# {RESOLVED}CPU unworkable



## bobi (Feb 23, 2001)

After a power outage I now get the message 'CPU IS UNWORKABLE OR HAS BEEN CHANGED, PLEASE RECHECK-CPU SOFT MENU' 

What steps do I take to correct this. Thanks for any help.


----------



## Triple6 (Dec 26, 2002)

Sounds like the bios settings were lost. below that message it should say Press F2(or del or something) to enter setup. press that key. In the bios find the area were it says Load bios defaults or Optimal configuration (all bios' are different) and press enter. then find the settings for the CPU - could have its own catagory or may be under advanced - make sure it shows your correct vcpu speed - change it if you have to. Exit and save. The message should be gone now.


----------



## bobi (Feb 23, 2001)

PROBLEM SOLVED
THANK YOU SO VERY MUCH!

BOBI


----------



## Lacko (Aug 18, 2003)

Hi Triple6!

(sorryí for that method, but I could'nt do that another way ..)
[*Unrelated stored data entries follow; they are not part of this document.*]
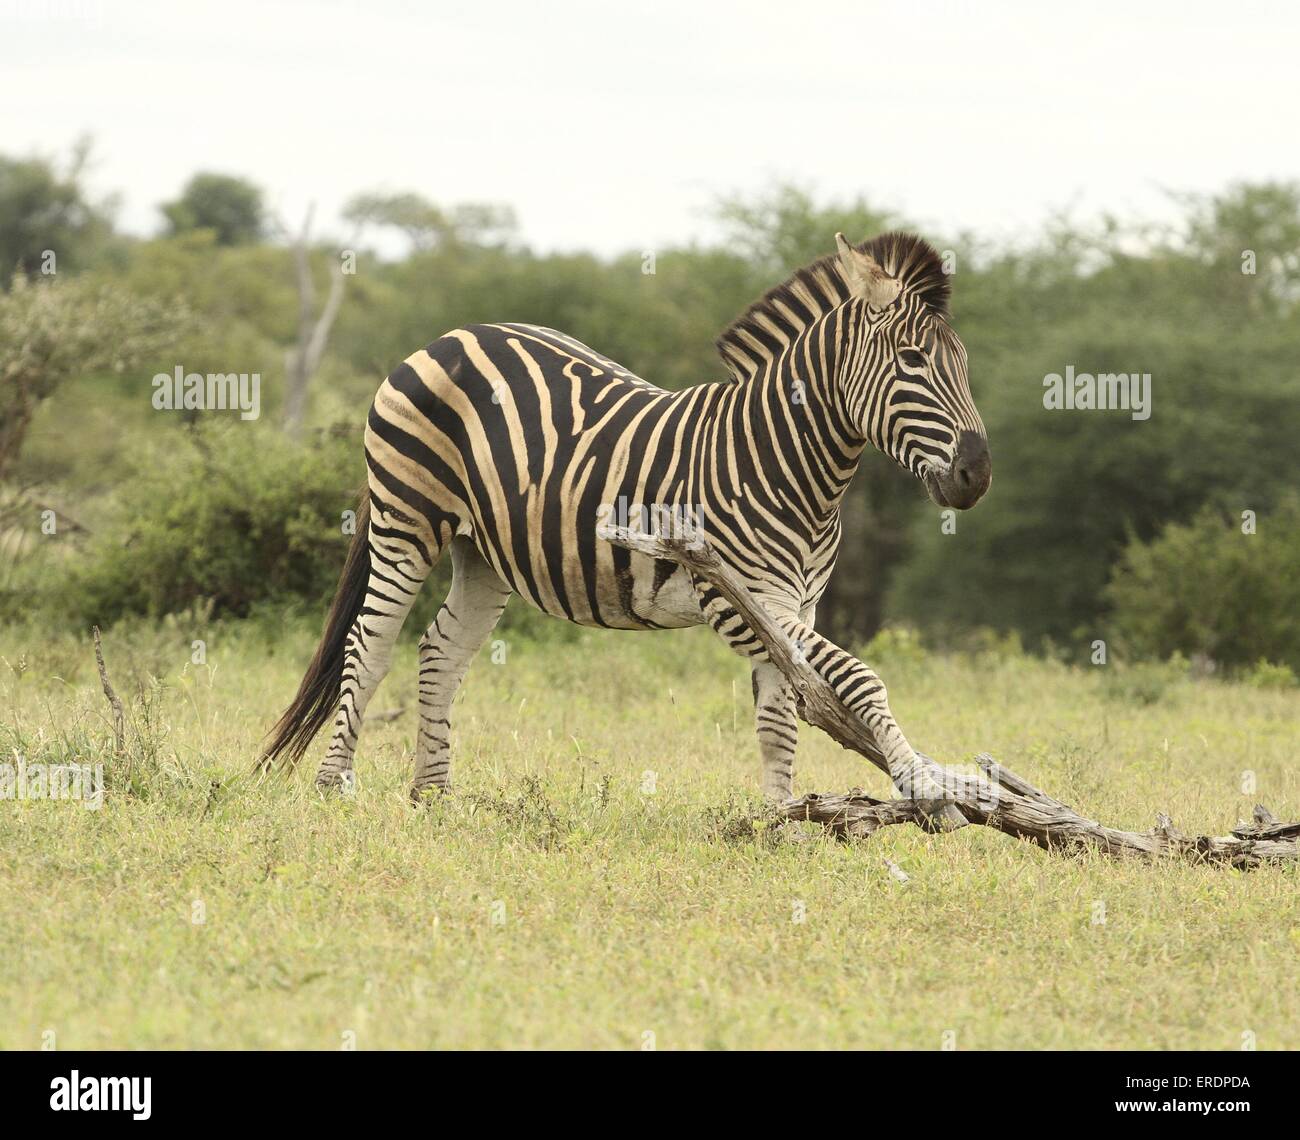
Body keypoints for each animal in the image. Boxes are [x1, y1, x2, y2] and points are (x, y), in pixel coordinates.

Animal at [263, 228, 993, 811]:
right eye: (912, 360)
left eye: (964, 363)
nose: (977, 474)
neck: (785, 461)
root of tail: (447, 336)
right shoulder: (741, 595)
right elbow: (859, 679)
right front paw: (923, 781)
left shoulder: (798, 603)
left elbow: (781, 716)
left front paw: (783, 819)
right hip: (407, 521)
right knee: (368, 645)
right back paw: (334, 788)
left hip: (484, 549)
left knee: (441, 649)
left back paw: (434, 797)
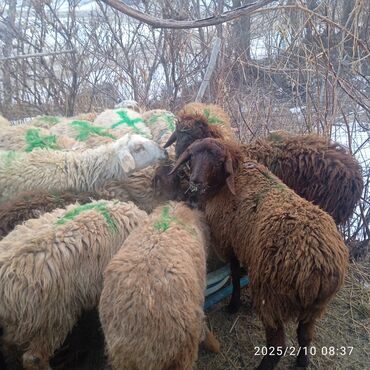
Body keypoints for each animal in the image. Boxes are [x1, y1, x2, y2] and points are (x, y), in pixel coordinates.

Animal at [171, 139, 350, 370]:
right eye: (192, 156)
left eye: (218, 161)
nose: (195, 181)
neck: (230, 182)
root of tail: (318, 266)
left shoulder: (231, 244)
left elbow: (235, 276)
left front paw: (234, 305)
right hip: (314, 309)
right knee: (305, 335)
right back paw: (301, 363)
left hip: (271, 297)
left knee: (278, 346)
I have similar problem like bobi had. 
When I switch my computer on, I can't see normal the display, it has dissension, so I couldn't see anything on it, but if I go to bios (of course blind) and go to 'save and exit' , I push 'yes', the computer will reboot and I have a clear display, so I can read it; then,in this phase, I get an error message 'CPU IS UNWORKABLE OR HAS BEEN CHANGED, PLEASE RECHECK CPU SOFT MENU'.
Please help me, or suggest a people who has seen something like that.
Thanks in advance, Lackó


----------